§ EXCERPTED TEXT
+ + + + +

Re: INFO: rcu detected stall in ext4_write_checks

From: Dmitry Vyukov
Date: Mon Jul 15 2019 - 09:29:48 EST


On Mon, Jul 15, 2019 at 3:01 PM Paul E. McKenney <paulmck@xxxxxxxxxxxxx> wrote:
>
> On Sun, Jul 14, 2019 at 08:10:27PM -0700, Paul E. McKenney wrote:
> > On Sun, Jul 14, 2019 at 12:29:51PM -0700, Paul E. McKenney wrote:
> > > On Sun, Jul 14, 2019 at 03:05:22PM -0400, Theodore Ts'o wrote:
> > > > On Sun, Jul 14, 2019 at 05:48:00PM +0300, Dmitry Vyukov wrote:
> > > > > But short term I don't see any other solution than stop testing
> > > > > sched_setattr because it does not check arguments enough to prevent
> > > > > system misbehavior. Which is a pity because syzkaller has found some
> > > > > bad misconfigurations that were oversight on checking side.
> > > > > Any other suggestions?
> > > >
> > > > Or maybe syzkaller can put its own limitations on what parameters are
> > > > sent to sched_setattr? In practice, there are any number of ways a
> > > > root user can shoot themselves in the foot when using sched_setattr or
> > > > sched_setaffinity, for that matter. I imagine there must be some such
> > > > constraints already --- or else syzkaller might have set a kernel
> > > > thread to run with priority SCHED_BATCH, with similar catastrophic
> > > > effects --- or do similar configurations to make system threads
> > > > completely unschedulable.
> > > >
> > > > Real time administrators who know what they are doing --- and who know
> > > > that their real-time threads are well behaved --- will always want to
> > > > be able to do things that will be catastrophic if the real-time thread
> > > > is *not* well behaved. I don't it is possible to add safety checks
> > > > which would allow the kernel to automatically detect and reject unsafe
> > > > configurations.

+ + + + +

§ STORED RECORDS

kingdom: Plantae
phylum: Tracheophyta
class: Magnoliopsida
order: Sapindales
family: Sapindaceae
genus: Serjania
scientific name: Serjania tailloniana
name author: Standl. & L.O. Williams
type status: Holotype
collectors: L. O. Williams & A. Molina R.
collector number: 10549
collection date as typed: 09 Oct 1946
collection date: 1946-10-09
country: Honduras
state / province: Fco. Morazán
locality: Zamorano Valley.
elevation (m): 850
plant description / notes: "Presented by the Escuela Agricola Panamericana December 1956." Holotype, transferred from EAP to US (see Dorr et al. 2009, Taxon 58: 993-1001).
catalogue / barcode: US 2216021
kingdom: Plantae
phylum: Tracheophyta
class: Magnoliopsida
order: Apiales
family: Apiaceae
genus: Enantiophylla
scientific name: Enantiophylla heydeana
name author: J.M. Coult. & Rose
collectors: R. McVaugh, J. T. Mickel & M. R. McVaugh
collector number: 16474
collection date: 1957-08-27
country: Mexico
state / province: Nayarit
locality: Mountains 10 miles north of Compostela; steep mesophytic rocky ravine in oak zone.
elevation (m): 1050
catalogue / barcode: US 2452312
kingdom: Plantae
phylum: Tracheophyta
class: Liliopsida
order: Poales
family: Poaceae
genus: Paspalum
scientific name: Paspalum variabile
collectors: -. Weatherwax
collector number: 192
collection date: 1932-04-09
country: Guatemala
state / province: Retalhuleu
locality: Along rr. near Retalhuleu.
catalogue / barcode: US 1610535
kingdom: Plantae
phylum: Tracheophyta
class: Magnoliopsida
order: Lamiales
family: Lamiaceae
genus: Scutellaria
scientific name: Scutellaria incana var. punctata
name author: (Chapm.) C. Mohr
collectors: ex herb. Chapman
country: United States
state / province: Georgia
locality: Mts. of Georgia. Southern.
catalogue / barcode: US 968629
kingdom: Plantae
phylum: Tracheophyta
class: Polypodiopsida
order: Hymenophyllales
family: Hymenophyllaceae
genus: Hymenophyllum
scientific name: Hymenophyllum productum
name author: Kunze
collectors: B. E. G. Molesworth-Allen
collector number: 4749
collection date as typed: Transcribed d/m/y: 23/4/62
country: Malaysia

+ + + + +

§ TASK SET
[1] Could you retype the sched_setattr thread from "On Mon, Jul" up to and including "on checking side."?
[2] Can you restate the paragraph of the sched_setattr thread beginning "Or maybe syzkaller can put its own limitations" as a short list that keeps its main points?
[3] How might the sched_setattr thread go on from its last line? Carry it on from there.

§ TASK RESULTS
[1]
On Mon, Jul 15, 2019 at 3:01 PM Paul E. McKenney <paulmck@xxxxxxxxxxxxx> wrote:
>
> On Sun, Jul 14, 2019 at 08:10:27PM -0700, Paul E. McKenney wrote:
> > On Sun, Jul 14, 2019 at 12:29:51PM -0700, Paul E. McKenney wrote:
> > > On Sun, Jul 14, 2019 at 03:05:22PM -0400, Theodore Ts'o wrote:
> > > > On Sun, Jul 14, 2019 at 05:48:00PM +0300, Dmitry Vyukov wrote:
> > > > > But short term I don't see any other solution than stop testing
> > > > > sched_setattr because it does not check arguments enough to prevent
> > > > > system misbehavior. Which is a pity because syzkaller has found some
> > > > > bad misconfigurations that were oversight on checking side.

[2]
- Syzkaller could impose its own limits on the parameters it sends to sched_setattr.
- A root user has many ways to shoot themselves in the foot with sched_setattr, or with sched_setaffinity.
- Some such constraints probably exist already. Without them, syzkaller might have set a kernel thread to run with priority SCHED_BATCH, with similar catastrophic effects, or used similar configurations to make system threads completely unschedulable.

[3]
> > > >
> > > > An apt analogy might be civilian versus military aircraft. Most
> > > > airplanes are designed to be "inherently stable"; that way, modulo
> > > > buggy/insane control systems like on the 737 Max, the airplane will
> > > > automatically return to straight and level flight. On the other hand,
> > > > some military planes (for example, the F-16, F-22, F-36, the
> > > > Eurofighter, etc.) are sometimes designed to be unstable, since that
> > > > way they can be more maneuverable.
> > > >
> > > > There are use cases for real-time Linux where this flexibility/power
> > > > vs. stability tradeoff is going to argue for giving root the
> > > > flexibility to crash the system. Some of these systems might
> > > > literally involve using real-time Linux in military applications,
> > > > something for which Paul and I have had some experience. :-)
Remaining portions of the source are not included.